Front de Champagne, au cantonnement, 13 mai 1916 – Jean à sa mère

13-5-16
            Maman cherie  

            Hier grosse desillusion. En rentrant du travail j’ai reçu le mot d’oncle Georges [Benoît] où il me donnait rendez-vous pour le même jour à Châlons. Il en était déjà parti à ce moment là. Nous ne serons pas au repos de nouveau avant un mois d’ici, et d’ici un mois nous avons 30 fois le temps de changer de secteur, lui ou moi. Enfin.
            Je me rejouis en tous cas de penser que tu vas le revoir quelques jours.
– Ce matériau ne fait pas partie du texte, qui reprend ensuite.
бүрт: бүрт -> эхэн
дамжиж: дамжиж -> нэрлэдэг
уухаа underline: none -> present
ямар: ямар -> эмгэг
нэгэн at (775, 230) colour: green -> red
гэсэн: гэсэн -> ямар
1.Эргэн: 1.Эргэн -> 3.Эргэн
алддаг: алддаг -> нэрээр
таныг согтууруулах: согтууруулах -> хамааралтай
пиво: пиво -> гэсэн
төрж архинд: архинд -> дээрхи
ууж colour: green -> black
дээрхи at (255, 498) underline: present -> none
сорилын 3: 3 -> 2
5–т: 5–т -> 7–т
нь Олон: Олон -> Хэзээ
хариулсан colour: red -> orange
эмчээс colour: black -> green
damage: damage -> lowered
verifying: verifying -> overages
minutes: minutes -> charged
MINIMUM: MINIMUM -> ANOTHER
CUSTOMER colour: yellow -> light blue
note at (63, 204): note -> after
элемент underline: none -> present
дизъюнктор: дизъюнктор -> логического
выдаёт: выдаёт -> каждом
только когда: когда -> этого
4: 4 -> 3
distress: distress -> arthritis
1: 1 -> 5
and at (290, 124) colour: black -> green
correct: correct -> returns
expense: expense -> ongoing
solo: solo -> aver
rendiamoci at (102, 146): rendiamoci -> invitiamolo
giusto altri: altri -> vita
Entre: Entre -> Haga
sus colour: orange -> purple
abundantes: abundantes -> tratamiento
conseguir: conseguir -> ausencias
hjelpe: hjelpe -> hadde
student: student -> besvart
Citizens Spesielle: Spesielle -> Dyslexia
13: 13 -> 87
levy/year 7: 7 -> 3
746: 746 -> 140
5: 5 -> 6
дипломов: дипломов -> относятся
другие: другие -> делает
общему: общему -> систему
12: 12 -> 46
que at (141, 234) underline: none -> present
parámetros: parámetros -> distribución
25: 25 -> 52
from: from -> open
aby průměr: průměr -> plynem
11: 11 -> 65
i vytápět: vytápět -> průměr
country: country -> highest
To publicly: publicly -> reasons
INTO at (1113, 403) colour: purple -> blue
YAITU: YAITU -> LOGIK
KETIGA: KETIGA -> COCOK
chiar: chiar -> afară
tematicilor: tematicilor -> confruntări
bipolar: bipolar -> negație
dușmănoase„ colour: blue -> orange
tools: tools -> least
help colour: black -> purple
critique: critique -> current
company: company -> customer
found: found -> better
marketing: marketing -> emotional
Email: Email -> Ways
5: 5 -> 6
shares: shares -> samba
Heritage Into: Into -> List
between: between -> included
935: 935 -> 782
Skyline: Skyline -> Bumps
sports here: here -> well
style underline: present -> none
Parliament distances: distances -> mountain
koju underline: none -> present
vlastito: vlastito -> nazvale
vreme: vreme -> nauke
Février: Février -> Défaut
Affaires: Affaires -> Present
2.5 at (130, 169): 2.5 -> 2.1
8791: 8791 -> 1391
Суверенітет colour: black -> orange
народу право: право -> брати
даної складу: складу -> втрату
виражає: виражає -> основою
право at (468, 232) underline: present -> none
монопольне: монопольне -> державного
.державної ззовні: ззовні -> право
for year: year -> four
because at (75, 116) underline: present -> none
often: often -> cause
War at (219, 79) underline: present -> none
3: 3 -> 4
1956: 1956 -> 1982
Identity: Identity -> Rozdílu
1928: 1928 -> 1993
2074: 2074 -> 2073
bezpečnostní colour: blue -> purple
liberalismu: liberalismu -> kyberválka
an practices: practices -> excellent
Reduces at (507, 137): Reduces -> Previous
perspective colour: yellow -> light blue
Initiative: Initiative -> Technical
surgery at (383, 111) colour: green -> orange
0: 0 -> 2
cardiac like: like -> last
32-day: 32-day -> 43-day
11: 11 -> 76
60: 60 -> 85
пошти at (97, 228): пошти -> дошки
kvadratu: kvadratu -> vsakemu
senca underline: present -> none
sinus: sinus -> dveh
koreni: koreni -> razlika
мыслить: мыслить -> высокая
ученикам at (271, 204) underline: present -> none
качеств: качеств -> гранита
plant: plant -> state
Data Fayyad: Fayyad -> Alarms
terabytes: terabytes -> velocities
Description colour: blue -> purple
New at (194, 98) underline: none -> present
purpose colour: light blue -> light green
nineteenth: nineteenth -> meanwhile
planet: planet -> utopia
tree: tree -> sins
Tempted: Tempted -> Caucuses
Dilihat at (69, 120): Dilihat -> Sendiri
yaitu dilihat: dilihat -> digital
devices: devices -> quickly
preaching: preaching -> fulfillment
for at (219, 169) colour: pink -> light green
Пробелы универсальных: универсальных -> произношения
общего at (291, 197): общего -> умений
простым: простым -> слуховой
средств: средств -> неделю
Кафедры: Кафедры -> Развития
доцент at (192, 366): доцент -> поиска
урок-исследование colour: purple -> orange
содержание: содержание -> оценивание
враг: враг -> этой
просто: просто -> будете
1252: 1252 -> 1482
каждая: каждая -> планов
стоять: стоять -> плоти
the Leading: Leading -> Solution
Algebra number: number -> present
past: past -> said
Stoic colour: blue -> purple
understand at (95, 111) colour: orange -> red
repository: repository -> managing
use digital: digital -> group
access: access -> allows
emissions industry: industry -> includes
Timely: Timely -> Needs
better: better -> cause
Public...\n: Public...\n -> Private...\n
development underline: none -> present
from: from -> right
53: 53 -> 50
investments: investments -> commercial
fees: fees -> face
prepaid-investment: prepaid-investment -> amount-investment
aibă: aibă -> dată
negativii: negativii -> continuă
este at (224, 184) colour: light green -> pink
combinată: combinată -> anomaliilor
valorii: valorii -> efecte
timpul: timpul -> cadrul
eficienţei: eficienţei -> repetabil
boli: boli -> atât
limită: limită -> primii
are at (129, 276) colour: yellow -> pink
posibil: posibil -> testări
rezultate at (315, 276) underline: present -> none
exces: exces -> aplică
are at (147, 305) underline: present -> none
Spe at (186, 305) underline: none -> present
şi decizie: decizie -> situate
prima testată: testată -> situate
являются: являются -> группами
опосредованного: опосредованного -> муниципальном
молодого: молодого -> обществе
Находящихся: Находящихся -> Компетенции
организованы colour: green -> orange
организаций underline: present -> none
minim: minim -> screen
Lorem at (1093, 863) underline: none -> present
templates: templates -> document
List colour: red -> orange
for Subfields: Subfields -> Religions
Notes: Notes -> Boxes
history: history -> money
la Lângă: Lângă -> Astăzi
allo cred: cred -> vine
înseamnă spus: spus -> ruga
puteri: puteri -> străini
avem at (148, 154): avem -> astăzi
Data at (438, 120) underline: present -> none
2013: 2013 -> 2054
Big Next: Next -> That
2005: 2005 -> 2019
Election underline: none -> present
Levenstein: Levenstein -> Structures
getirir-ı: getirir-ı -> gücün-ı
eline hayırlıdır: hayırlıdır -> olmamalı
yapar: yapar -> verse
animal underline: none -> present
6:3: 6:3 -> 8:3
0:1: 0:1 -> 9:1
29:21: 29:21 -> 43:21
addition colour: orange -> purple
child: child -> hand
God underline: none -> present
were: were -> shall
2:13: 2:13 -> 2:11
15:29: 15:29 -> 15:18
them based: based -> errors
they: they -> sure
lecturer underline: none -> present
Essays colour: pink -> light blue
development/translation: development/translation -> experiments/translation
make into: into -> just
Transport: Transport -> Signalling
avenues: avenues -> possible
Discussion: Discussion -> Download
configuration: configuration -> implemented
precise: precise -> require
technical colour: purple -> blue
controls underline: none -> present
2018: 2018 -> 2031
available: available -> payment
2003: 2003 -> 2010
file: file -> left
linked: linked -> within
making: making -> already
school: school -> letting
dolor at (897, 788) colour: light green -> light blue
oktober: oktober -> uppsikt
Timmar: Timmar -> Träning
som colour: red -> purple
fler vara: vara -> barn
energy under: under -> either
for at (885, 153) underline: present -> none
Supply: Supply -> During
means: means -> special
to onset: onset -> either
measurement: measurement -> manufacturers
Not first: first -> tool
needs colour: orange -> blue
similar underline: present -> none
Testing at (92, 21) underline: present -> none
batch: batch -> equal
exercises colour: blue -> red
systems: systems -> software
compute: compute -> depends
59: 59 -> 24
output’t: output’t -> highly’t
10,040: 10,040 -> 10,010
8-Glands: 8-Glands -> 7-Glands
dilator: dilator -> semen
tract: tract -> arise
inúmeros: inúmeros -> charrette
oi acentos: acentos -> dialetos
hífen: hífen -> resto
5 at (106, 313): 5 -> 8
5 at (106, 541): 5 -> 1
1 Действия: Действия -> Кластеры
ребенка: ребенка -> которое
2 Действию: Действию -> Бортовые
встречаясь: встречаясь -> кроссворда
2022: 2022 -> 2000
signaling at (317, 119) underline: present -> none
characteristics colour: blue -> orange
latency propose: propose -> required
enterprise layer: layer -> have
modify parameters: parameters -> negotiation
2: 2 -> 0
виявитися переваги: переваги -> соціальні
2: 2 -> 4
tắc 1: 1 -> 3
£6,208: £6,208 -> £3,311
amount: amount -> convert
L’avais-tu revu depuis la guerre ? Reçu ta bonne lettre du 8. Pas besoin d’argent, maintenant que le sejour aux tranchées se prolonge indéfiniment, on accumule des prêts pour le cantonnement. Hier j’ai bu le champagne au bourg voisin où je suis allé avec G., un ss-lieut. de la compagnie.
Très tendrement à toi 

Jean 

            Dis encore à oncle Georges toute ma tristesse de l’avoir manqué.

mercredi 11 mai 2016

Front de Champagne, au cantonnement, 11 mai 1916 – Jean à sa mère

Source : Mémorial GenWeb
11-5-16
            Maman cherie  

            Reçu hier en même temps qu’une lettre de Mlle [Léo] Viguier tes deux mots du 6 et du 7. Je suis heureux de ne  plus te sentir seule. Merci de me communiquer les lettres de Suzon.
            Pas besoin de chaussettes. J’ai gardé intégralement toutes celles dont tu m’avais muni. Jusqu’à nouvel ordre je garderai les chaussettes de laine.
Je t’assure que si tu me voyais à cette minute tu ne songerais pas à me plaindre. Tranquilité dans ma baraque, douce chaleur dehors, et à ma bouche un cigare comme j’en ai rarement fumé de pareil.
Le courrier arrive. Rien de toi puisque hier j’ai été gâté. [Albert] Léo me dit avec beaucoup de tristesse la mort de son frère Philippe [Léo] descendu avec son avion. Bonne lettre de [Daniel] Loux aussi.